Complexity of improving human well-being and conserving biodiversity
Protecting biodiversity while simultaneously meeting the resource needs of a growing human population requires a better understanding of the spatiotemporal linkages between people and nature, as well as the underlying mechanisms (e.g., individual behaviors, global forces) that influence those linkages. This project will focus on a globally endangered, conservation flagship wildlife species in a global biodiversity hotspot to explore and explain complex human-environment dynamics. The four interrelated objectives are to:
- Design and implement a systems model of human-environment interactions that uses state-of-the-art agent-based approaches.
- Create new methodologies to empirically calibrate and validate model behavior based on synthesized datasets from disparate disciplines (e.g., data on wildlife occurrence, human attitudes, natural resource consumption, and forest dynamics).
- Assess the impacts of different socioeconomic and climate change scenarios on future system dynamics.
- Examine future socioeconomic and ecological impacts of different conservation policy scenarios (e.g., payments for ecosystem services).
The project will explore substantive questions such as:
- To what extent do emergent properties (e.g., feedbacks, non-linearities, thresholds) shape human-environment dynamics?

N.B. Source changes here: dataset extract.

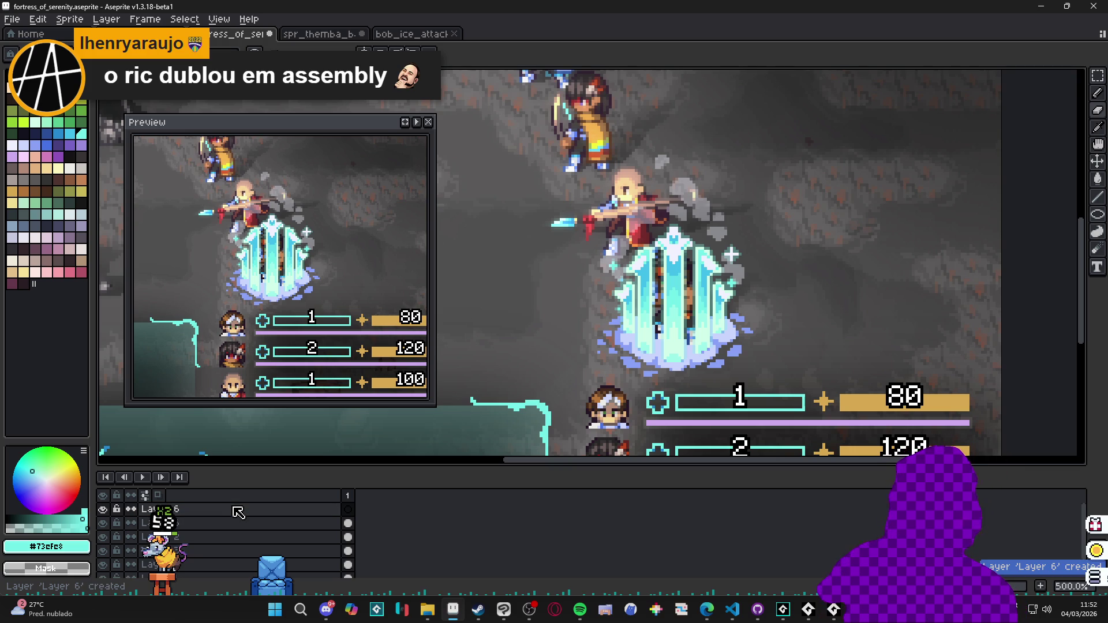
drag(680, 354, 675, 346)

- Which interactions or group of interactions have the largest effect(s) on system stability and resilience?
- Do some conservation policy scenarios lead to counter-productive outcomes?
- What conservation policy scenario best reaches wildlife conservation targets and supports livelihoods?
The innovative systems approach to data analysis and integration proposed in this research will advance socio-environmental systems science, and help inform decision making in regions around the world (i.e., those similar to the focal site) where the social, environmental, and institutional contexts are rapidly changing.